Multiscale CFD modelling for conformal atomic layer deposition in high aspect ratio nanostructures

The high-quality and conformal thin film is of great importance to performances of functional materials and devices with high aspect ratio nanostructures. Atomic layer deposition (ALD) is known for outstanding step coverage, yet the ideal coatings in high aspect ratio nanostructures requires the process optimization. In this work, we report a computationally efficient multiscale computational fluid dynamics (CFD) model for an accurate study of ALD process in high aspect ratio nanostructures. The continuum model of precursor mass transfer and surface micro-kinetics in the high aspect ratio nanostructure is coupled to the reactor scale CFD model. The dynamic distribution of the precursor in the high aspect ratio nanostructure is captured and the competition of the surface deposition with the precursor transfer has been analyzed. The complete ALD process parameters including pulse, pressure-holding and purging are studied.
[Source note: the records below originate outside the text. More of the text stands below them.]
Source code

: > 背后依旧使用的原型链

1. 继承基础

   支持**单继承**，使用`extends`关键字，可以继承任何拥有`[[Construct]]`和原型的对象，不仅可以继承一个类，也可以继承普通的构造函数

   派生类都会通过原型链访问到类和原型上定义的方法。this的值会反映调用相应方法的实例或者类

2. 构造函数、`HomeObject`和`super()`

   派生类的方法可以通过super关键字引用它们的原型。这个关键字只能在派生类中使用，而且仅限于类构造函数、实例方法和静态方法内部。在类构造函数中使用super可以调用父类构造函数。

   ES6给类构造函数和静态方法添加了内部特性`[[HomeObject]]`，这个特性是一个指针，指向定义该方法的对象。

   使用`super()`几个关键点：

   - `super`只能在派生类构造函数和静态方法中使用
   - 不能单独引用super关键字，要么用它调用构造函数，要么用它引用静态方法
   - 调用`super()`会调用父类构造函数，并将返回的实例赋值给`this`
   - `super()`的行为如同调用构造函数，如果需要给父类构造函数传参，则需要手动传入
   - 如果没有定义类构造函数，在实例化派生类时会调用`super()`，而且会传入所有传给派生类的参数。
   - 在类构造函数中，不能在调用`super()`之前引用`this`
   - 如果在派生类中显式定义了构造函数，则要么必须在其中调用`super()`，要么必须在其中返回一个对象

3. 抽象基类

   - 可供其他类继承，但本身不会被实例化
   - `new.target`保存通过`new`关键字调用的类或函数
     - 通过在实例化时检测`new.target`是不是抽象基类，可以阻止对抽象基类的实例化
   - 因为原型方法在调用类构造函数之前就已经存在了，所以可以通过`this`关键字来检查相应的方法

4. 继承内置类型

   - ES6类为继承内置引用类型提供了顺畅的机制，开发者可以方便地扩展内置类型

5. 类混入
Increasing the gas flow rate correspondingly reduces the gas phase reaction, ensures the conformability, and shortens the process time. Pressure-holding leads to a better film conformality for the diffusion-limited ALD process, especially for precursors of low reactivity. The experiment of ALD coating in nanopores with an aspect ratio up to 100:1 agrees well with our simulation results, indicating the validity of the multiscale model. Multiscale modelling provides a manner to quantitatively study the comprehensive effects of full-scale parameters for better conformity and process efficiency.